My Lords, will my noble friend join me and the right reverend Prelate the Bishop of St Albans in congratulating the Prime Minister on his robust stance in the interests of British fishermen? As for those in this House who seem to think that the fault lies on our side, might he reflect on the remarks by the French Prime Minister that somehow Brussels should punish us for following the democratic wishes of the British people? Will he urge the European Union to stand up for democracy and against this kind of blackmail?

The Commission has a duty to abide by the trade and co-operation agreement and discussions are now taking place on that. I hope that all sides of the House have been disappointed by some of the rhetoric that has been coming our way. I am pleased that the Prime Minister had a thorough and open conversation with President Macron in Rome, and those conversations will no doubt continue in Glasgow.

My Lords, the Minister referred to the triangular relationship between Great Britain, the Channel Islands and France. Can he explain that relationship to us? Do the Channel Islands issue their licences entirely autonomously? Can they be overridden by the UK? How is the process co-ordinated between the Crown dependencies and Her Majesty’s Government?

Your Lordships will grumble if I go on too long and into too much detail but, broadly speaking, to give the noble Lord an example, Jersey has issued licences to 113 French vessels for access to Jersey waters, with 166 applications for non-vessel monitoring system vessels—the smaller ones—and further applications are being considered. That is done directly with them and the Marine Management Organisation is very much part of that conversation. There are other Channel Islands which also issue licences to French vessels.

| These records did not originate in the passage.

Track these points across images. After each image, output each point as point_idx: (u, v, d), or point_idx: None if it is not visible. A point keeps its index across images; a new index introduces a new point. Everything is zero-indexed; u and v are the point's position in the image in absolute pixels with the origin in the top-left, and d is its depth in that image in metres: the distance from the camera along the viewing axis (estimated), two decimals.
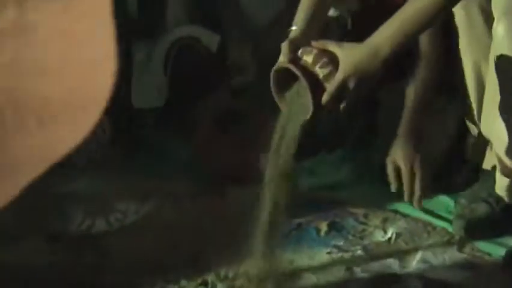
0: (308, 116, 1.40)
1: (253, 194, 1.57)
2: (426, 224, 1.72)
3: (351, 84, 1.38)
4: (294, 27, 1.48)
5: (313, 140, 1.85)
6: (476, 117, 1.74)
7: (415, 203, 1.67)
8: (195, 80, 2.15)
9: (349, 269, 1.57)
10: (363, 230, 1.70)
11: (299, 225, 1.71)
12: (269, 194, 1.43)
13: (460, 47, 1.69)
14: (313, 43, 1.43)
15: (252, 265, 1.50)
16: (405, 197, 1.67)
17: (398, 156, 1.68)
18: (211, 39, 2.22)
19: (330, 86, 1.38)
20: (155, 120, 2.23)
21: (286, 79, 1.43)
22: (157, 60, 2.25)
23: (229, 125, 1.98)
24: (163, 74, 2.23)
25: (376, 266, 1.58)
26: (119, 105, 2.09)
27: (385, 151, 1.72)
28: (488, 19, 1.59)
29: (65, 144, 0.62)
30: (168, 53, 2.21)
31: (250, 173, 1.53)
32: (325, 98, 1.38)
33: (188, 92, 2.14)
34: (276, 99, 1.45)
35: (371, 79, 1.40)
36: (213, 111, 2.04)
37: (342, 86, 1.37)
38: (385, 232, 1.70)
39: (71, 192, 1.88)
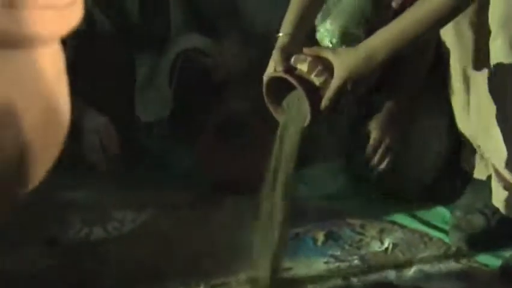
0: (306, 123, 1.40)
1: (251, 203, 1.58)
2: (422, 235, 1.73)
3: (348, 89, 1.37)
4: (281, 33, 1.47)
5: (310, 149, 1.86)
6: (465, 127, 1.75)
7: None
8: (200, 91, 2.15)
9: (346, 278, 1.57)
10: (360, 240, 1.71)
11: (296, 234, 1.71)
12: (269, 203, 1.43)
13: (450, 60, 1.70)
14: (306, 50, 1.42)
15: (252, 273, 1.51)
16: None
17: (372, 127, 1.75)
18: (215, 49, 2.23)
19: (328, 93, 1.38)
20: (156, 130, 2.24)
21: (279, 87, 1.42)
22: (162, 73, 2.25)
23: (231, 134, 1.98)
24: (167, 87, 2.24)
25: (373, 276, 1.59)
26: (124, 117, 2.10)
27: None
28: (478, 32, 1.61)
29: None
30: (173, 65, 2.21)
31: (251, 181, 1.54)
32: (323, 105, 1.38)
33: (193, 103, 2.15)
34: (270, 107, 1.45)
35: (367, 81, 1.40)
36: (214, 119, 2.04)
37: (340, 92, 1.37)
38: (382, 242, 1.70)
39: (71, 200, 1.88)
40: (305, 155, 1.49)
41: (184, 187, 1.97)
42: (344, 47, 1.67)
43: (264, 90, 1.44)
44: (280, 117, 1.45)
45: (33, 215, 1.79)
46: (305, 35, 1.52)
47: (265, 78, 1.44)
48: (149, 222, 1.81)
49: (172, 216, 1.83)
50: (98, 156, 2.02)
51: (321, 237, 1.71)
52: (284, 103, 1.44)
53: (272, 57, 1.45)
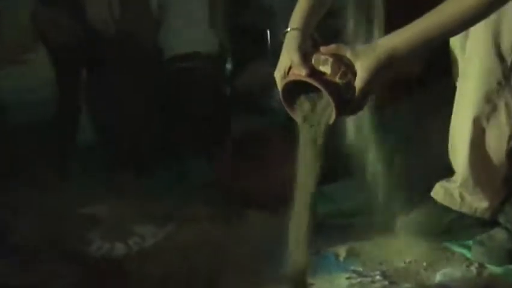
0: (330, 122, 1.39)
1: (273, 217, 1.58)
2: (444, 250, 1.73)
3: (371, 88, 1.36)
4: (290, 29, 1.43)
5: (332, 165, 1.86)
6: None
7: None
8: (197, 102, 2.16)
9: None
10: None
11: (318, 250, 1.72)
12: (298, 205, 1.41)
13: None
14: (323, 49, 1.40)
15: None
16: None
17: None
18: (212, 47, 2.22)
19: (357, 94, 1.36)
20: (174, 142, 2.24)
21: (294, 86, 1.41)
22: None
23: (251, 148, 1.99)
24: None
25: None
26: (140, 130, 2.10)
27: None
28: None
29: None
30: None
31: (271, 196, 1.53)
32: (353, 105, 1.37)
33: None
34: (286, 107, 1.43)
35: (388, 78, 1.38)
36: (234, 133, 2.05)
37: (364, 93, 1.36)
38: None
39: (91, 216, 1.89)
40: (327, 171, 1.47)
41: (204, 201, 1.97)
42: None
43: (280, 91, 1.42)
44: (297, 117, 1.43)
45: (54, 230, 1.80)
46: (313, 29, 1.49)
47: (280, 78, 1.42)
48: (170, 237, 1.82)
49: (194, 229, 1.83)
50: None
51: (342, 252, 1.72)
52: (302, 103, 1.42)
53: (283, 53, 1.43)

My Lords, I think we can probably understand that the Minister does not want to publicly escalate the issue, but none the less there were comments, reportedly from the French Government, that Britain should be punished for leaving the European Union. Perhaps diplomatically, in private and gently, he could point out to his French counterparts that no punishment from the European Union now could compare with the damage to our coastal communities that was caused during our membership of the European Union and the common fisheries policy.

I have been quite surprised by the attack line on this from members of the Scottish National Party in the other place. They seem to want to revert to the common fisheries policy and to find blame somewhere on our shores, which the facts—in response to the disappointing threats from certain people in France—have highlighted.

My Lords, having heard the right reverend Prelate’s supplementary question, I cannot wait for the sermon. Would it not be sensible, in an attempt to defuse this to a degree, for Victoria Prentis to use her speed dial, sit down with her opposite number and try to come to a sensible conclusion? This is being escalated out of all proportion.

It is actually for the European Union to resolve this—it is the other party. If any member state of the European Union were to try to breach the terms of the trade and co-operation agreement, that would be a matter for the European Union and its legal offices to address.

My Lords, the Minister has talked about a judicial proceeding, and the Foreign Secretary has talked about taking legal action. Will the Minister tell us which courts he envisages using?

I was referring to a vessel that has been seized, against which there are allegations of fishing illegally. I do not want to comment on that, because that could be the basis of a judicial process. There is, in parallel, a mechanism within the TCA to resolve these sorts of disputes. But we hope we can deal with it as friends and neighbours rather than going to law.

My noble friend asked the Minister which court, and I am afraid I missed the answer in the noble Lord’s reply.

I was explaining that the vessel that has been seized may be the subject of a judicial process, which I would not want to prejudice. It is in a port in France. There are other mechanisms for resolving trade disputes within the TCA, which I am sure the noble Lord is aware of.

My noble friend mentioned a judicial process. Since when did the French presidential election become a judicial process?

I am sure my noble friend will understand if I do not get involved in impending elections in any other country.